## WHAT TO DO
Reproduce, exactly and in full, only the lines below from the one containing "42: (120, 130, 4.97)" through the one containing "53: (320, 241, 4.17)".

Collected data entries:
=-=-=-=-=

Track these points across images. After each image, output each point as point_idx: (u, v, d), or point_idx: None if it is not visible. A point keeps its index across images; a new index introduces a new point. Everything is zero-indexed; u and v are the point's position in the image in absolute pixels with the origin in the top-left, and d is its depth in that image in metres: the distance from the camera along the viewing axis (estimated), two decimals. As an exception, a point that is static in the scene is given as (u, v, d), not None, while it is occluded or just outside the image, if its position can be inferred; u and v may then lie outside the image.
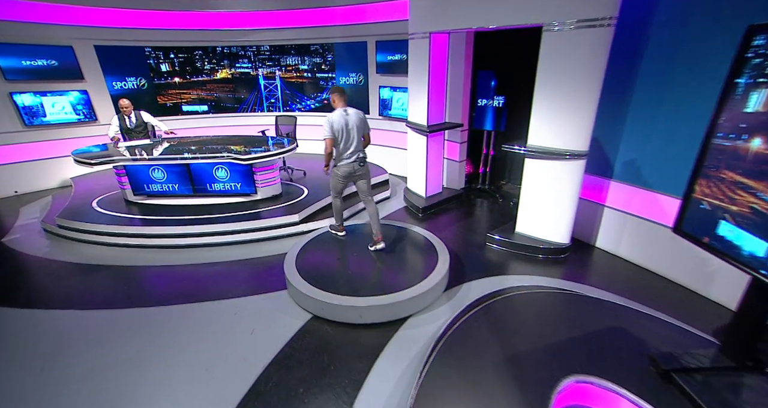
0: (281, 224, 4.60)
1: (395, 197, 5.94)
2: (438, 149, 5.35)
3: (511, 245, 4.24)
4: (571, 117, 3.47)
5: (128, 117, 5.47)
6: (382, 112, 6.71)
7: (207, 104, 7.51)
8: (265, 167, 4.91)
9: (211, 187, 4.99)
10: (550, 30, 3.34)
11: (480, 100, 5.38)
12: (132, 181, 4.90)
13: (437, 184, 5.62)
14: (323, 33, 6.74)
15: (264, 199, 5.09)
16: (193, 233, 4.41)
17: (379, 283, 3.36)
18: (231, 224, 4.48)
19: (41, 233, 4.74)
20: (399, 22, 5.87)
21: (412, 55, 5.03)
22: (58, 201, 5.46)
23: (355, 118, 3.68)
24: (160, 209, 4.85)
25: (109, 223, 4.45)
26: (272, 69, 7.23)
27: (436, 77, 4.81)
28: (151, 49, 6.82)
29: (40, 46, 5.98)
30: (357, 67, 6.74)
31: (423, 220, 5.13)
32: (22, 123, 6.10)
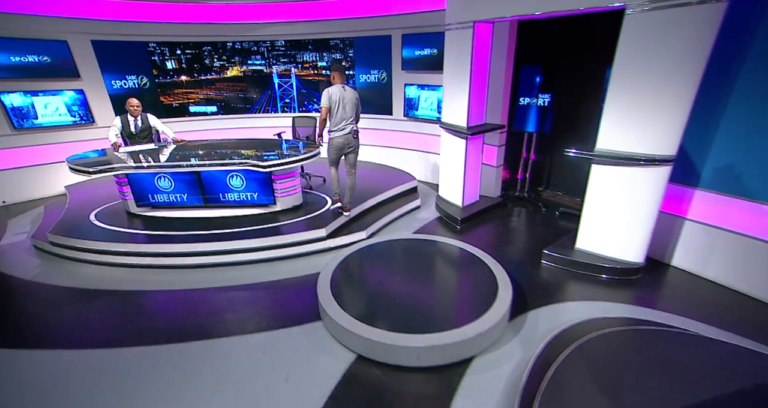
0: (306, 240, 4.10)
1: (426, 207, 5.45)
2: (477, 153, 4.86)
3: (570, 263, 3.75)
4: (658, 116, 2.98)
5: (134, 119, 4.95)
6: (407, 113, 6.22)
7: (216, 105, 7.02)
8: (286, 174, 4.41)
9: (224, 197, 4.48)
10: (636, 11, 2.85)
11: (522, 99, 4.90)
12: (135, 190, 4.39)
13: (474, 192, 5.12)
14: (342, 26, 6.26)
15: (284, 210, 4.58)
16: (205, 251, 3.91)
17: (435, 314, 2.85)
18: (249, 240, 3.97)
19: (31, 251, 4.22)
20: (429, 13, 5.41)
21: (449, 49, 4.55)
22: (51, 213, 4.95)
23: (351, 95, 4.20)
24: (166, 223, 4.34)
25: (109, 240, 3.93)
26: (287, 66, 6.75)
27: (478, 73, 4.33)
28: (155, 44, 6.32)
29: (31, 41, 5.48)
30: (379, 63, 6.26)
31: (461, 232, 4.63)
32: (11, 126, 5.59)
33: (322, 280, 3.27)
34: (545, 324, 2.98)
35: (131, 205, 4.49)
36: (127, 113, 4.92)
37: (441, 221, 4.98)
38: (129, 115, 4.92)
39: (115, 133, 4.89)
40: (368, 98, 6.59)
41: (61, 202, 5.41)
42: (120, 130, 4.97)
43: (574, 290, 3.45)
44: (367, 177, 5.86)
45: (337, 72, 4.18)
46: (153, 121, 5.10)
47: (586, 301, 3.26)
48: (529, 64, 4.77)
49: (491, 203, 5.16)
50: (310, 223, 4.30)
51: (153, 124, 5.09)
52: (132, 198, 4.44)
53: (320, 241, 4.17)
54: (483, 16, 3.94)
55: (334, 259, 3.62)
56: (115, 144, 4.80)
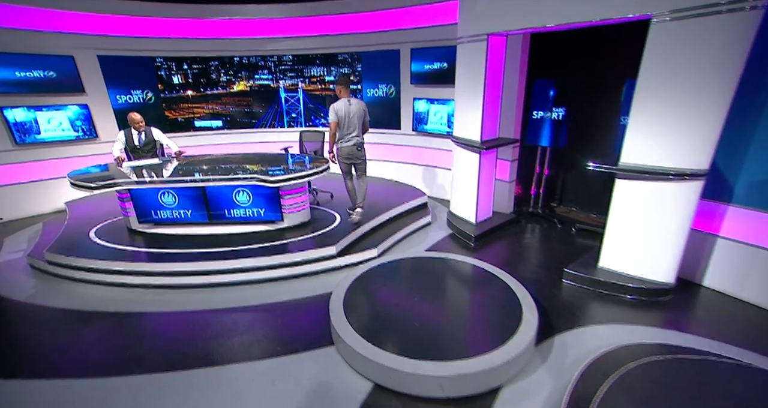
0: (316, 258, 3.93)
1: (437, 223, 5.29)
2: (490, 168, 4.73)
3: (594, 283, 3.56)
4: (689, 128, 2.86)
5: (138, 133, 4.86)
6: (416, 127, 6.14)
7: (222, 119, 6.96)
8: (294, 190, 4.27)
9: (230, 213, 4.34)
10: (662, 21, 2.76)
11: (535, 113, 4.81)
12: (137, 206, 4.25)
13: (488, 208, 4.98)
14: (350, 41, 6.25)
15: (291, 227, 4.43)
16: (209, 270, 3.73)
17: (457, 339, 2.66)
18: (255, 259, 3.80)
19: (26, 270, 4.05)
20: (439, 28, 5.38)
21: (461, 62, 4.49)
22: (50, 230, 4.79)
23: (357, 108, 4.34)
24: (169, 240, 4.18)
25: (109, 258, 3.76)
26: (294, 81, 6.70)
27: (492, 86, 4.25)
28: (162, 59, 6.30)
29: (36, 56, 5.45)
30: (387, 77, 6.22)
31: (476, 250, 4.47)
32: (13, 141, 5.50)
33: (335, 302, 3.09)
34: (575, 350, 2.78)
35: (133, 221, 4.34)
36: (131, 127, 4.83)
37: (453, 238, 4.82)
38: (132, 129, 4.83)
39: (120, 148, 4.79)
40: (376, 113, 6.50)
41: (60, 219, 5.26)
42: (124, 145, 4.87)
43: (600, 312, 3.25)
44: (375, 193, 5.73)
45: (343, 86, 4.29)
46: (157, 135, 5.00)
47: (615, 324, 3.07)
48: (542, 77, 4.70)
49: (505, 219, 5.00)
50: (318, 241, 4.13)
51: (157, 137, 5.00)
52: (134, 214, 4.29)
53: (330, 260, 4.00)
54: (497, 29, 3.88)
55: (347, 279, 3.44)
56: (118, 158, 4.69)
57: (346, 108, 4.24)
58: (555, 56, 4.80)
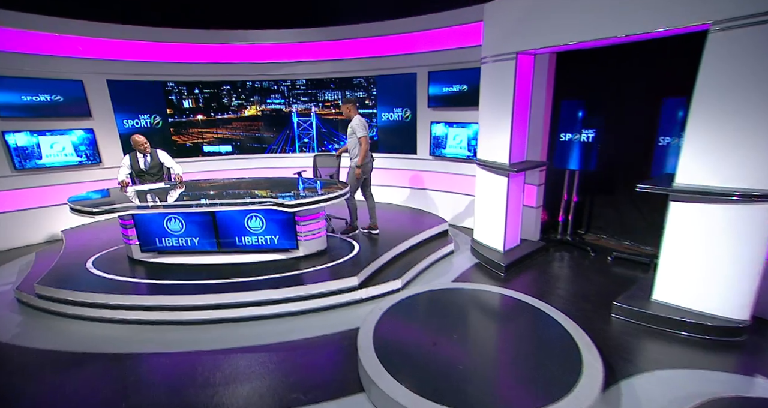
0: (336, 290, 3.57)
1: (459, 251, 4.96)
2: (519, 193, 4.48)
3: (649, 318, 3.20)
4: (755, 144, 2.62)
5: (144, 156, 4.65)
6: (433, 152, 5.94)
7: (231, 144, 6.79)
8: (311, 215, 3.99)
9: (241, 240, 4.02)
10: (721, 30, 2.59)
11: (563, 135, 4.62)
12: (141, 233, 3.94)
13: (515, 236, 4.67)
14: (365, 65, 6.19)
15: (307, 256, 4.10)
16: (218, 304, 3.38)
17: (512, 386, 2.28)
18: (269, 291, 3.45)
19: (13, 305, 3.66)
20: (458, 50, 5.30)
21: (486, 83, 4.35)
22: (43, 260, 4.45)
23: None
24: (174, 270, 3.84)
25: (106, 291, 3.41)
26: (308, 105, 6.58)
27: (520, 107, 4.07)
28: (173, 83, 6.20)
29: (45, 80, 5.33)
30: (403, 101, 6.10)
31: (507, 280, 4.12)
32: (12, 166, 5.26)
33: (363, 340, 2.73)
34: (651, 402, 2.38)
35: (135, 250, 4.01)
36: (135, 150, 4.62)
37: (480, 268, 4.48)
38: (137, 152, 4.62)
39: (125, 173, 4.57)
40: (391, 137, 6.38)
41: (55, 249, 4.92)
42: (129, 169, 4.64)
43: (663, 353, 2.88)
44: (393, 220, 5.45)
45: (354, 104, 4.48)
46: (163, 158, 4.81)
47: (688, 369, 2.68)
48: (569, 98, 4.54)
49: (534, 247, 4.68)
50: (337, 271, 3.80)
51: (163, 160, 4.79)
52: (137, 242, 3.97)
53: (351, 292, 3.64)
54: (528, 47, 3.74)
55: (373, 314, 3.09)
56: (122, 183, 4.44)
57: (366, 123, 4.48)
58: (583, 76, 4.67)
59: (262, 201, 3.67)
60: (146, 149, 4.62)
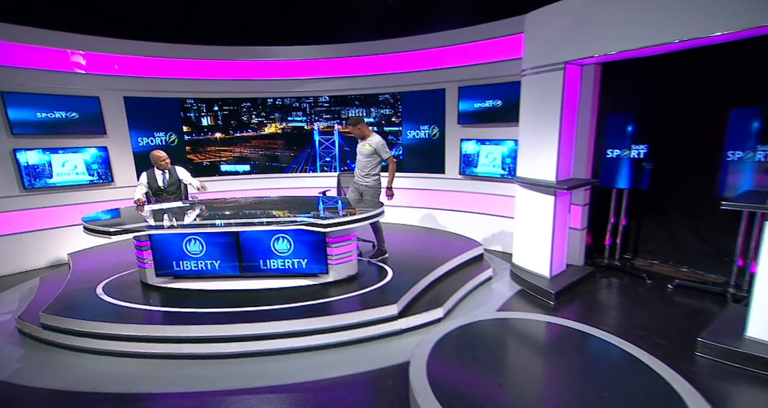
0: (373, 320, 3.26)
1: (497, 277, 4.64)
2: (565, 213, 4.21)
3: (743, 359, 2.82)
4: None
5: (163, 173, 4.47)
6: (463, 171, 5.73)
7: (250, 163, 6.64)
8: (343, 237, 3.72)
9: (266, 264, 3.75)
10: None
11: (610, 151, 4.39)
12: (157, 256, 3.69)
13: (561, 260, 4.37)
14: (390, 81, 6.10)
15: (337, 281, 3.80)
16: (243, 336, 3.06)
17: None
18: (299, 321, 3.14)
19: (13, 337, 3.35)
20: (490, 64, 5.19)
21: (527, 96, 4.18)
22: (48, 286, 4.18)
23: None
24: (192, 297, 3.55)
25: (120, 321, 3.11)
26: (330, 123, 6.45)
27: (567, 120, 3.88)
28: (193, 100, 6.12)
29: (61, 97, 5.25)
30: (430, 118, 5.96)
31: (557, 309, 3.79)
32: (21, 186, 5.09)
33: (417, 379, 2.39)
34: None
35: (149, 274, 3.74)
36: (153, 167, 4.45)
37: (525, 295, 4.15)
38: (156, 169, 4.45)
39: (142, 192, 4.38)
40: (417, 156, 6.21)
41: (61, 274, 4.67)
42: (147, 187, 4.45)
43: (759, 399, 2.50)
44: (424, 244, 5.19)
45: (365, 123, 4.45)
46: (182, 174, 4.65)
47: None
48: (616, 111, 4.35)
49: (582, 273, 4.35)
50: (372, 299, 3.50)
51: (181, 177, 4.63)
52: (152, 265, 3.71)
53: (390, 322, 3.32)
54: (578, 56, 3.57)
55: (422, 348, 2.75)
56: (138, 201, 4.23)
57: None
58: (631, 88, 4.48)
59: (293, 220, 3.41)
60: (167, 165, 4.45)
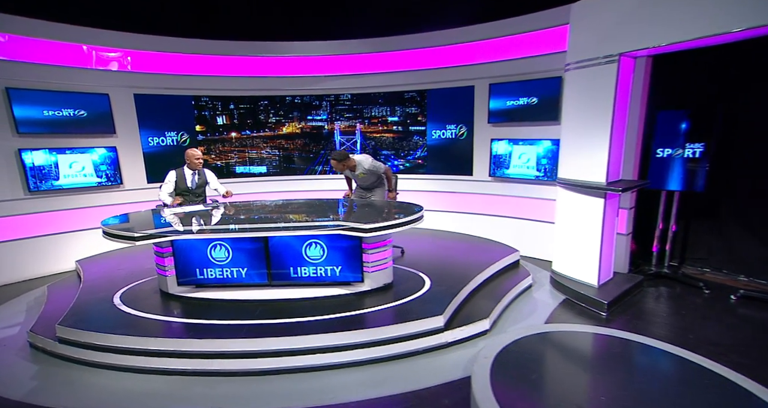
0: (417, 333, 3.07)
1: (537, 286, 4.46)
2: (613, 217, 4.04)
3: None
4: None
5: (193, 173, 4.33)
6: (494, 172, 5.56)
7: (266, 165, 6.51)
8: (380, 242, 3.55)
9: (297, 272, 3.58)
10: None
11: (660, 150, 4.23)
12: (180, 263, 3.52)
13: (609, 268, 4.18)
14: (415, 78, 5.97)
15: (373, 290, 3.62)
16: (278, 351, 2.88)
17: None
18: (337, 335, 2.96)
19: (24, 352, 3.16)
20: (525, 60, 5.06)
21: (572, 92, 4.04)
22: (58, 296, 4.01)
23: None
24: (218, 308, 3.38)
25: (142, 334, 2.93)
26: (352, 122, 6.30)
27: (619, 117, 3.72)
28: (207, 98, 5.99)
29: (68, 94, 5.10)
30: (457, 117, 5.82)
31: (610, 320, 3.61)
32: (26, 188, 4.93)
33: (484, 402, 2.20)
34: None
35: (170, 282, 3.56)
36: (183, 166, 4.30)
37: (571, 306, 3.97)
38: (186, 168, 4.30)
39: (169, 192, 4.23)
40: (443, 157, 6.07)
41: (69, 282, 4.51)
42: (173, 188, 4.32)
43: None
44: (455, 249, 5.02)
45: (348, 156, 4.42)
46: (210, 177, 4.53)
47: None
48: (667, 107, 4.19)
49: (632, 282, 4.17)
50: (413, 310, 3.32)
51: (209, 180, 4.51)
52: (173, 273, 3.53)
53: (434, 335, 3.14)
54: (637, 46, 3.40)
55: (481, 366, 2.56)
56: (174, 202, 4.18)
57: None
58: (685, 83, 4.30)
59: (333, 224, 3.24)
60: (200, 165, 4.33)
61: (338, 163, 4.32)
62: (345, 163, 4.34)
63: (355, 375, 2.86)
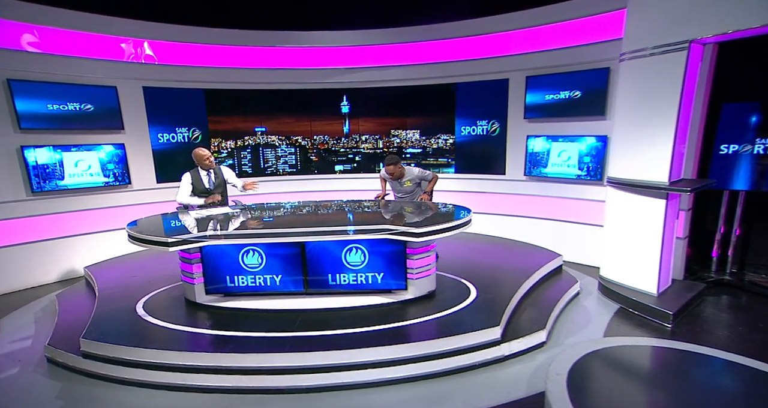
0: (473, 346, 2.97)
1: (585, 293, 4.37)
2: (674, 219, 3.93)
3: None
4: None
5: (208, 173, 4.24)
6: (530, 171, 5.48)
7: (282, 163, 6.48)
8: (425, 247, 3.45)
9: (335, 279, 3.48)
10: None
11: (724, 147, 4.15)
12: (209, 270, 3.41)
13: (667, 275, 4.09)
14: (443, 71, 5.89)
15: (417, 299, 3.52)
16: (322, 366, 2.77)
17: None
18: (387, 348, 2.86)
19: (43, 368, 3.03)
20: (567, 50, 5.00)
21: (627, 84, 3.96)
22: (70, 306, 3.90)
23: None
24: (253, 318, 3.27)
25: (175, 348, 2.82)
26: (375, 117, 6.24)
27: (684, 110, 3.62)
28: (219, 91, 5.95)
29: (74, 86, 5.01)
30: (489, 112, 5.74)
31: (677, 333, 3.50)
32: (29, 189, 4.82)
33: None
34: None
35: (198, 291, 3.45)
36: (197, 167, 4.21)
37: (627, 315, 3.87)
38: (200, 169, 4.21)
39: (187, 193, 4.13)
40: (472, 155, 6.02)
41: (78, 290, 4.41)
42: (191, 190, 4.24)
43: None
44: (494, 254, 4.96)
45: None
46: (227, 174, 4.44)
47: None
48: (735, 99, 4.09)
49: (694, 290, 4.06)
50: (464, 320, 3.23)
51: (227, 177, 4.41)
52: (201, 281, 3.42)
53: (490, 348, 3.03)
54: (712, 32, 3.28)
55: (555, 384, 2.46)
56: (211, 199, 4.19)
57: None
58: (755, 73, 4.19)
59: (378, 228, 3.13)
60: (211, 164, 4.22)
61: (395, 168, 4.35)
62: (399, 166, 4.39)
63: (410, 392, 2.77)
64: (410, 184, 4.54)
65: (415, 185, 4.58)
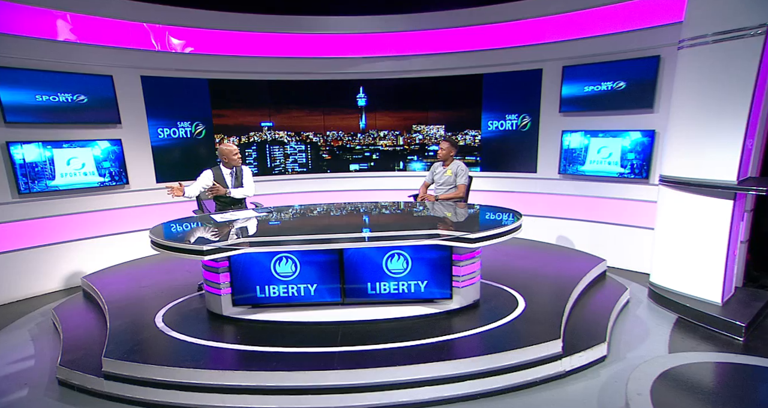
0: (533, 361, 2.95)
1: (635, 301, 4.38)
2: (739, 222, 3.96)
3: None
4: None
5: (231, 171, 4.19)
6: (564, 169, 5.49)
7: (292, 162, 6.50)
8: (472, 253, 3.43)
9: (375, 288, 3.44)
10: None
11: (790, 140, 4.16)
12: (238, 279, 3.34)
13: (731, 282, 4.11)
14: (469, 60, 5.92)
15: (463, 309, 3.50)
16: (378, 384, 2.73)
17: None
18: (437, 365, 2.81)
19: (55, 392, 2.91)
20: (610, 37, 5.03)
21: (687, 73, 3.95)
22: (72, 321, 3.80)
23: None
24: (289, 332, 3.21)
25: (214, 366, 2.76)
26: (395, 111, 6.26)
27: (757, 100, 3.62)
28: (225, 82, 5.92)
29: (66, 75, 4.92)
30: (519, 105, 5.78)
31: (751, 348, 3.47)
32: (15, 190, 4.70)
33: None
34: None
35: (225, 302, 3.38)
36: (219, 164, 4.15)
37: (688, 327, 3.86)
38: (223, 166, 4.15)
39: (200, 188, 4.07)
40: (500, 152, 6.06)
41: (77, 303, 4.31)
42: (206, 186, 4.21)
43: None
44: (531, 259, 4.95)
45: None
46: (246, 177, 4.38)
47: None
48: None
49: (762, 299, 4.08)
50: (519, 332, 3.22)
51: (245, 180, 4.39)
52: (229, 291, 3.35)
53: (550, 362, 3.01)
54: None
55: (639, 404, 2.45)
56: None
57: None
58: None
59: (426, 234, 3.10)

=-=-=-=-=

## RESULT FOR THIS TASK
42: (120, 130, 4.97)
43: (574, 290, 3.45)
44: (367, 177, 5.86)
45: (337, 72, 4.18)
46: (153, 121, 5.10)
47: (586, 301, 3.26)
48: (529, 64, 4.77)
49: (491, 203, 5.16)
50: (310, 223, 4.30)
51: (153, 124, 5.09)
52: (132, 198, 4.44)
53: (320, 241, 4.17)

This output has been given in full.